» **Page**:
▬▬▬

Fwd: reply on OA to sigmetrics

Stevan Harnad harnad at ECS.SOTON.AC.UK
Fri Dec 8 09:33:22 EST 2006


This is submitted to Sigmetrics at the request of Henk Moed, whose  
email account is changed so he cannot post to Sigmetrics.
(I will reply shortly.) -- Stevan Harnad

Begin forwarded message:

>  Text to be submitted to Sigmetrics
>
>
> Dear Stevan,
>
> Below follow some replies to your comments on my preprint ‘The  
> effect of 'Open Access' upon citation impact: An analysis of  
> ArXiv's Condensed Matter Section’, available at http://arxiv.org/ 
> abs/cs.DL/0611060.
>
> Henk F. Moed
> Centre for Science and Technology Studies
> Leiden University, The Netherlands
> Moed at cwts.leidenuniv.nl
>
> 1. Early view effect
>
> In my case study on 6 journals in the field of condensed matter  
> physics, I concluded that the observed differences between the  
> citation age distributions of deposited and non-deposited ArXiv  
> papers can to a large extent – though not fully – be explained by  
> the publication delay of about six months of non-deposited articles  
> compared to papers deposited in ArXiv. This outcome provides  
> evidence for an early view effect upon citation impact rates, and  
> consequently upon ArXiv citation impact differentials (CID, my  
> term) or Arxiv Advantage (AA, your term)..
>
> You wrote: “The basic question is this: Once the AA has been  
> adjusted for the "head-start" component of the EA (by comparing  
> articles of equal age -the age of Arxived articles being based on  
> the date of deposit of the preprint rather than the date of  
> publication of the postprint), how big is that adjusted AA, at each  
> article age? For that is the AA without any head-start. Kurtz never  
> thought the EA component was merely a head start, however, for the  
> AA persists and keeps growing, and is present in cumulative  
> citation counts for articles at every age since Arxiving began”.
>
> Figure 2 in the interesting paper by Kurtz et al. (IPM, v. 41, p.

▬▬▬

» **Given task 1**:
Extract the passage of the Sigmetrics post on open access and citation impact from "Fwd: reply on" up to and including "post to Sigmetrics.".
» **Given task 2**:
Extend the Sigmetrics post on open access and citation impact, picking up right after its last line.

» **Data**:

▬▬▬

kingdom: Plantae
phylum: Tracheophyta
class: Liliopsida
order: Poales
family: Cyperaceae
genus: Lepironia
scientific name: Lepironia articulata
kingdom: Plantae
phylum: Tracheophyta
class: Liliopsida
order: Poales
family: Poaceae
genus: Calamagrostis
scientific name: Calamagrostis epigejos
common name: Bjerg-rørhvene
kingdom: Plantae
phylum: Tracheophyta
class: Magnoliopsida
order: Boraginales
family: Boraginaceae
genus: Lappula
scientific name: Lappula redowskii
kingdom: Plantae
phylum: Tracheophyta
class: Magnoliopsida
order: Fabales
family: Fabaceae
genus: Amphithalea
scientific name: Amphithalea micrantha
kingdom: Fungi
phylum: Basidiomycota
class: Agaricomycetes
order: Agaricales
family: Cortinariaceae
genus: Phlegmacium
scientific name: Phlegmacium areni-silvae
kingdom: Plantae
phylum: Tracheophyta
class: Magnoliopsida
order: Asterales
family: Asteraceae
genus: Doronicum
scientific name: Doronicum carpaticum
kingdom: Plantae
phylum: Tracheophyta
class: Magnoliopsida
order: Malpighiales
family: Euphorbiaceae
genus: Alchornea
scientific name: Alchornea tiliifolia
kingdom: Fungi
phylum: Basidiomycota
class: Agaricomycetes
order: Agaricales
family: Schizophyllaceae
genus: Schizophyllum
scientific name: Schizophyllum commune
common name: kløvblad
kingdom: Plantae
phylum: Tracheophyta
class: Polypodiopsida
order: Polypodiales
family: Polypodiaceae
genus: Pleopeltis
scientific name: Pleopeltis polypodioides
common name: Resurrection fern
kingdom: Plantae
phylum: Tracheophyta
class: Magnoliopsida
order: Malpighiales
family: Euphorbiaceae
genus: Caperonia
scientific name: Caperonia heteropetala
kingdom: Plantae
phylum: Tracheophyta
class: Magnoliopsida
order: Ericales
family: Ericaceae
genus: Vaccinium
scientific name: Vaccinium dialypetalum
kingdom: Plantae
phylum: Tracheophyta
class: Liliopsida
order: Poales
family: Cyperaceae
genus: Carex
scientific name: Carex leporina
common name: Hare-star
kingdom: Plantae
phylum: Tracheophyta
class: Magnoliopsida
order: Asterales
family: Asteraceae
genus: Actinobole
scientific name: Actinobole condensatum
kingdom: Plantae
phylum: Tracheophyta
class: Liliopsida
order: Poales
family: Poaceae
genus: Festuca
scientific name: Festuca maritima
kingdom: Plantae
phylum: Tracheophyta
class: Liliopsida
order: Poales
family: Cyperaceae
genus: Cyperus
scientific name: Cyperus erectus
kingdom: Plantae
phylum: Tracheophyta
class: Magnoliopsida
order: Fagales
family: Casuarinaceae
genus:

▬▬▬

» **Exercise output 1**:
Fwd: reply on OA to sigmetrics

Stevan Harnad harnad at ECS.SOTON.AC.UK
Fri Dec 8 09:33:22 EST 2006


This is submitted to Sigmetrics at the request of Henk Moed, whose  
email account is changed so he cannot post to Sigmetrics.

» **Exercise output 2**:
> 1395-1402, 2005) does indeed show an increase in the very short  
> term average citation impact (my terminology; citations were  
> counted during the first 5 months after publication date) of papers  
> as a function of their publication date as from 1996. My  
> interpretation of this figure is that it clearly shows that the  
> principal component of the early view effect is the head-start: it  
> reveals that the share of astronomy papers deposited in ArXiv (and  
> other preprint servers) increased over time. More and more papers  
> became available at the date of their submission to a journal,  
> rather than on their formal publication date. I therefore conclude  
> that their findings for astronomy are fully consistent with my  
> outcomes for journals in the field of condensed matter physics.
>
> 2. Quality bias
>
> You wrote: “The fact that highly-cited articles (Kurtz) and  
> articles by highly-cited authors (Moed) are more likely to be  
> Arxived certainly does not settle the question of cause and effect:  
> It is just as likely that better articles benefit more from  
> Arxiving (QA) as that better authors/articles tend to Arxive/be- 
> Arxived more (QB)”
>
> I am fully aware that in this research context one cannot assess  
> whether authors publish their better papers in the ArXiv merely on  
> the basis of comparing citation rates of archived and non-archived  
> papers, and I mention this in my paper. Citation rates may be  
> influenced both by the ‘quality’ of the papers and by the access  
> modality (deposited versus non-deposited). This is why I estimated  
> author prominence on the basis of the citation impact of their non- 
> archived articles only. But even then I found evidence that  
> prominent, influential authors (in the above sense) are  
> overrepresented in papers deposited in ArXiv.
>
> But I did more that that. I calculated Arxiv Citation Impact  
> Differentials (CID, my term, or ArXiv Advantage, AA, your term) at  
> the level of individual authors. Next, I calculated the median CID  
> over authors publishing in a journal. How then do you explain my  
> empirical finding that for some authors the citation impact  
> differential (CID) or ArXiv Advantage is positive, for others it is  
> negative, while the median CID over authors does not significantly  
> differ from zero (according to a Sign test) for all journals  
> studied in detail except Physical Review B, for which it is only 5  
> per cent? If there is a genuine ‘OA advantage’ at stake, why then  
> does it for instance not lead to a significantly positive median  
> CID over authors? Therefore, my conclusion is that, controlling for  
> quality bias and early view effect, in the sample of 6 journals  
> analysed in detail in my study, there is no sign of a general ‘open  
> access advantage’ of papers deposited in ArXiv’s Condensed Matter  
> Section.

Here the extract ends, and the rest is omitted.